My first stab was equivalent to trying to reassemble a broken ceramic sculpture by trying all the pieces and parts to see if they fit. It occured to me that testing a universe of disparate states for sameness was not going to be effective. If you have A->x->Z and B->x->Q, you can't tell if A and B are identical because at some stage in the process you may or may not have tested Z and Q for sameness.
It occured to me that it's easier to prove states are different than it is to prove they're the same.
The algorithm below starts off with all the states in a large group. We iterator over the states in the group, querying each for a 'signature' of it's transitions and such. We create new groups and put all states with the same signature in the same group. The signatures are not dependent upon only the states' transitions, but also on the destination group of those transitions. That is, S1->x->s10 and S2 -> x -> S9 look different. But if s10 and s9 are both in group 6, then signature(S1) could be something like "x->G7" and signature(S2) could be "x->G7". That's a match. S1 and S2 could be identical.
make a group G
for each state S
G.add(s), where this method includes
s.groupMember = G
while(the number of groups keeps changing)
for each group g
Regroup the states in g into g1, g2, ... gn
based upon signature(state). Whenever
adding a state to a group, we must
be sure to set s.groupMember = owningGroup
// All groups now contain only redundent states.
For each group G
make a new uber state S as a copy of any
associate S with G
// Change the references to the old obsolete
// states with the shiny new uber-states.
For each group G
for each of G's uberstate's transitions T
T.getDestination = T.getDestinationState.

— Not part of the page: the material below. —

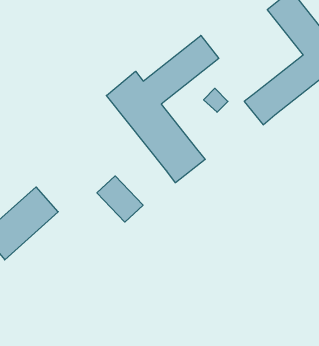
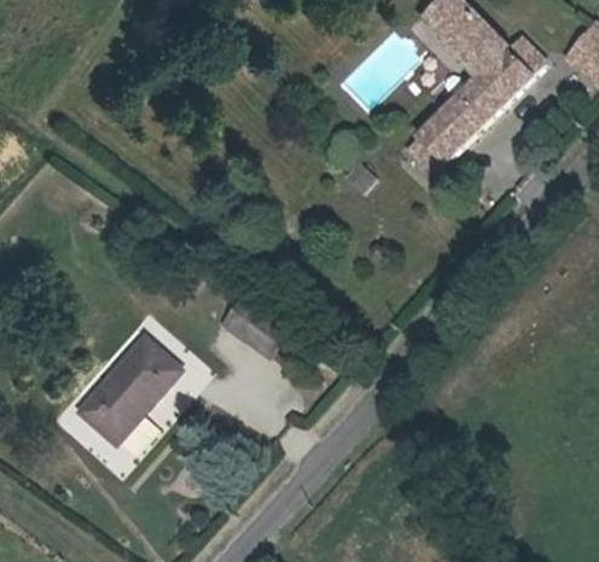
building: [106,35,219,183] -> none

startState = startState.getGroupMember.getUberstate
make a comparable representation of the transitions
and the group number of which the transition's
destination state is a member. If some state S has
transitions x->10, y->11, and z->12, and the groups
are grp#0 = (10 11) and grp#1 = (12), then the result
could be the (well delimited) "~x->0~~y->0~~z->1~"

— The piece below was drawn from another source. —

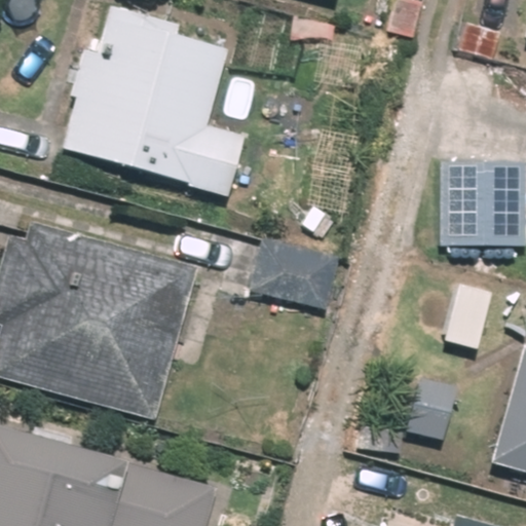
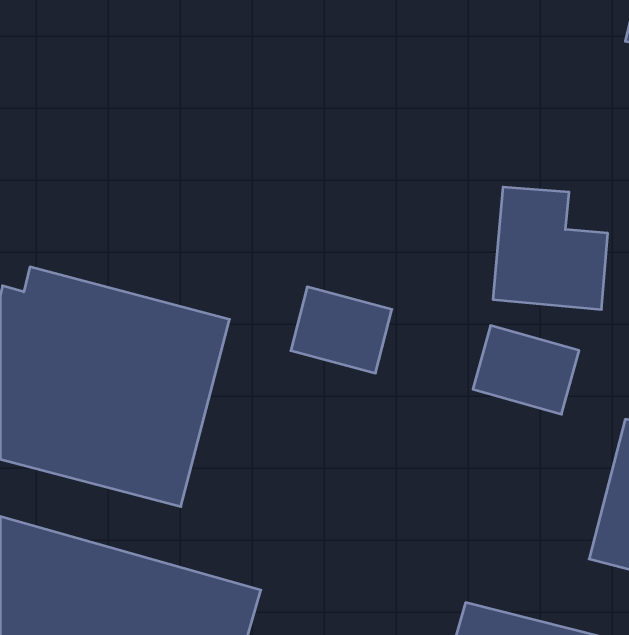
building: [64,8,246,195] -> none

Also add to the string if the state is stop state,
or any other identifying fact, such as the token
class to be produced by the state. For example
if two states are identical except one produces
a token class of A and the other produces a
token class of B, they aren't identical.
Two states that produce a different result can't
possibly be identical. Either they have different
inputs or the destinations fundamentally different.
Two states that do seem to be identical now could be
proven to be non-identical in a different iteration
of the loop.